◆ **Source text**:
******
What is the best way to develop a strong sense of having something to protect
In HPMOR Eliezer makes “Something to Protect” Harry’s power that the Dark Lord doesn’t have. In Posture for Mental Arts Valentine from CFAR argues that it’s likely a key part of having proper mental posture.
Did any of you make a conscious attempt to develop this sense of having something to protect? If so what worked for you? What didn’t work?
Is there relevant academic research on the topic that’s useful to know?
Yesterday I met a teacher with 30 years of experience of, in particular, going on tours with groups of children. (She shared some of her rules with a younger colleague.) This was a humbling experience for me—the level of control of the situation she established as acceptable for herself is impressive, and so is the level of trust her kids and their parents have in her. (Trust I measure here as the number of kids signing up for a tour with a specific teacher, relative to average.)
AFAIU, she reached this efficiency by two methods: 1) when they set off, there’s nothing which is not her fault, and she doesn’t have to like children or dislike them to want them stay healthy, and 2) she respects herself. Over the years, with more and more life experience behind her, this became a single ‘something to protect’ gut feeling.
Hope that helps:)
I think that it is better to start of your thinking on this topic by realizing that it is not necessarily about finding ‘something to protect’. It is primarily about finding something to which you wish to become entwined. This means finding something to care about so deeply that its experiences come to impact your own, not in the myopic and selfish sense, but in the sense that you come to care about it because you become or realise that you already are interconnected with it. For example, If someone you care about is hurt, then you feel pain as well. This is where ‘something to protect’ comes in. Once you care enough about something, then these feelings allow you to overcome the stigmatization, social ostracisation and just general plain old effort that you need to face to become optimal at protecting whatever it is you care about.
I think that in Eliezer’s post he was generally talking about how having ‘something to protect’ allows you to be able to be a lonely dissenter and have the courage to be able to follow through with your reasoning till its end, even if it seems ‘wrong’ from the point of view of others. But, I think that there is more to it than just this. In general, I think that it is the basis of most bravery and courage that we see in this world.
******
◆ **Complete the following**:
**A.** Return the passage of the text on developing a sense of having something to protect starting at "I think that in" and ending at "in this world.", copied word for word.
**B.** Resume the text on developing a sense of having something to protect, starting right after its final sentence.
******
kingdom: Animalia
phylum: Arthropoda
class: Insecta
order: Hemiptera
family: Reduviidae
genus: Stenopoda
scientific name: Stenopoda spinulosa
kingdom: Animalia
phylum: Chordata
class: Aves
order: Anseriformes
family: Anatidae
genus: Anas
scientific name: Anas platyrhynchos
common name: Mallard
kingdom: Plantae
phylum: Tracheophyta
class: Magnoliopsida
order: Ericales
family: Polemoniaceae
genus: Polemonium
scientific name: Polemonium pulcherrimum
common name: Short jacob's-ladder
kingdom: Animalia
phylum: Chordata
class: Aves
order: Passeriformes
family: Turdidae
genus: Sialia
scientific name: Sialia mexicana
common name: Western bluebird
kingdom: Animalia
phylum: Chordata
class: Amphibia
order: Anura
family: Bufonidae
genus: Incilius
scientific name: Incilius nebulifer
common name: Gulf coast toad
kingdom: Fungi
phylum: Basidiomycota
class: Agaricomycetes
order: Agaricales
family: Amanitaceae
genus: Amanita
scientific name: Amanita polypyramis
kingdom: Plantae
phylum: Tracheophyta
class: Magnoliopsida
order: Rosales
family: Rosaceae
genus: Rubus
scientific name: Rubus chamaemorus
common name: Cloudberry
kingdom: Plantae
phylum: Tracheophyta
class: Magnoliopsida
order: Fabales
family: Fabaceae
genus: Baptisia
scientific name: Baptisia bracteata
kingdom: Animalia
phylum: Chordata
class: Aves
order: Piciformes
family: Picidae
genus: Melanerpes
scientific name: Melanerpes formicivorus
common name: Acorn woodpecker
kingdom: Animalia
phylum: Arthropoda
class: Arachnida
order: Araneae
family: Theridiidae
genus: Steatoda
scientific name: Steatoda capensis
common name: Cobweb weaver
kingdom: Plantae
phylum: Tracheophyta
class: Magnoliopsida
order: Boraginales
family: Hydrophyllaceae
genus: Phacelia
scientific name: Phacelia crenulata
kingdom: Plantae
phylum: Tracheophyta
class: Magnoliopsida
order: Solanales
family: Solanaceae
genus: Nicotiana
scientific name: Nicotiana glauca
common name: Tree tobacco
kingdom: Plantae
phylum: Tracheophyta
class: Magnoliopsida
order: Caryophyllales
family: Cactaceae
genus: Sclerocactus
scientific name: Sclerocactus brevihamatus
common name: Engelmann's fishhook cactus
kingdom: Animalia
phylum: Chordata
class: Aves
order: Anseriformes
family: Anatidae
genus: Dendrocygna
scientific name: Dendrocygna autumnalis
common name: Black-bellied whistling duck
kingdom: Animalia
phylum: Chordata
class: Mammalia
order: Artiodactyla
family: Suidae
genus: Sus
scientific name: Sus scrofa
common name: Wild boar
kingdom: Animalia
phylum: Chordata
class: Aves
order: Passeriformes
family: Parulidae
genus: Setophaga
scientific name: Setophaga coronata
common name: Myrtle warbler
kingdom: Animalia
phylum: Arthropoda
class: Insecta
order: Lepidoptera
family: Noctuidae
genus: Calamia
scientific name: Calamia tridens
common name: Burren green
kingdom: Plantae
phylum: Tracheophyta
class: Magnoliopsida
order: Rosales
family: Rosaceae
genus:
******
◆ **Responses**:
**A.**
I think that in Eliezer’s post he was generally talking about how having ‘something to protect’ allows you to be able to be a lonely dissenter and have the courage to be able to follow through with your reasoning till its end, even if it seems ‘wrong’ from the point of view of others. But, I think that there is more to it than just this. In general, I think that it is the basis of most bravery and courage that we see in this world.

**B.**
It may be useful to think about how you can become more connected to something that you think you might already partly care about or would want to care about. Some ideas are:
take responsibility.
(be careful with this) Open yourself up and be vulnerable. This is best done if it is towards someone that already cares about you.
Try to see the world from the perspectives of others.
Appreciate and be grateful
try to find the meaning in whatever you are doing.
I would recommend reading this book: Man’s Search for Meaning
Things I would think about:
Connecting it to myself—its easier to care if it’s yours or you have ownership about a thing. (obvious example—having your own children, or treating it like they are children/related to you, but this also applies to things and not just relatives. For example I have built some of my furniture from scratch which makes me particularly like those possessions over purchased ones.)
following on from that last point; spending a lot of money on the thing, can signal to yourself that you care about it (i.e an engagement ring).
I particularly concern myself with caring about seeing fairness in the world; I like to believe I am one of those people who would stop the injustice from happening in front of me on the train. Because of this—if I could find a way to connect caring about the next X more salient to the goal of “protect justice” which is something I already believe in, doing so would help.
Having evidence that you might prove this empirically. How might you know that someone else is protecting something? Are there things you can do to signal that? (signalling this would likely cause you to feel it more for yourself as well)
Did this help?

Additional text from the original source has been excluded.